_Instructions to follow_: Will you copy out all the rows below word for word, leaving the pictures out of your answer?

_Excerpted records_:

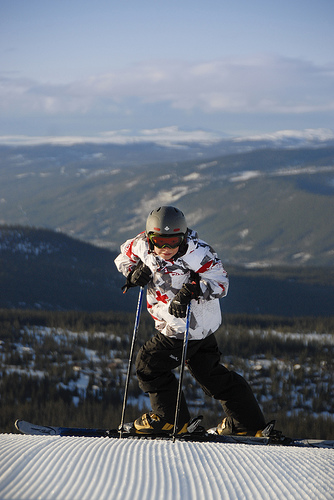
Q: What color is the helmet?
A: Gray.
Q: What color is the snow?
A: White.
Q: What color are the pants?
A: Black.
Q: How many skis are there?
A: Two.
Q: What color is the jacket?
A: White, red and gray.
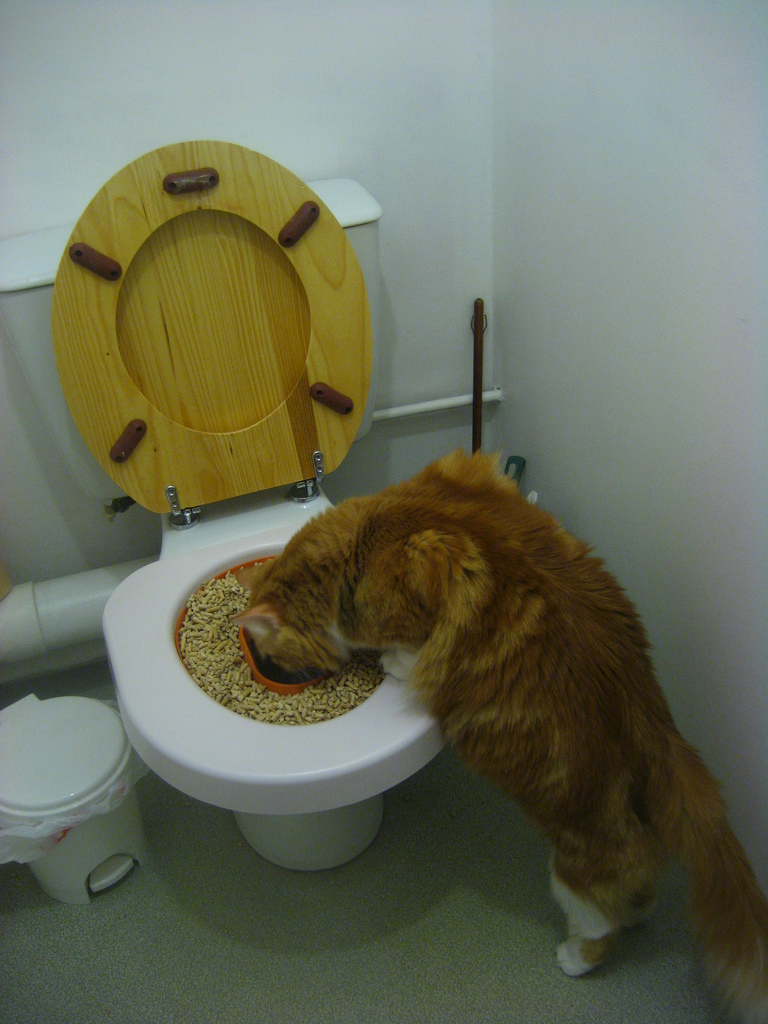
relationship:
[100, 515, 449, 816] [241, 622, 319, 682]
toilet bowl with cat food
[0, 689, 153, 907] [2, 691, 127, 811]
trash can with cover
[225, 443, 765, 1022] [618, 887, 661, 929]
cat standing on foot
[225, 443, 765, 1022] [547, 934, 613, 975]
cat standing on foot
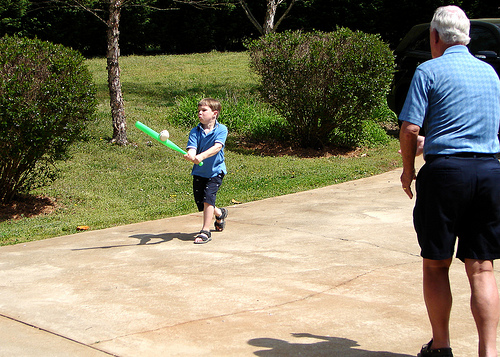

_Response box_:
Q: What color is the helmet?
A: Gray.
Q: What color is the snow?
A: White.
Q: What color are the pants?
A: Black.
Q: How many skis are there?
A: Two.
Q: What color is the jacket?
A: White, red and gray.
relationship:
[100, 515, 449, 816] [241, 622, 319, 682]
toilet bowl with cat food
[0, 689, 153, 907] [2, 691, 127, 811]
trash can with cover
[225, 443, 765, 1022] [618, 887, 661, 929]
cat standing on foot
[225, 443, 765, 1022] [547, 934, 613, 975]
cat standing on foot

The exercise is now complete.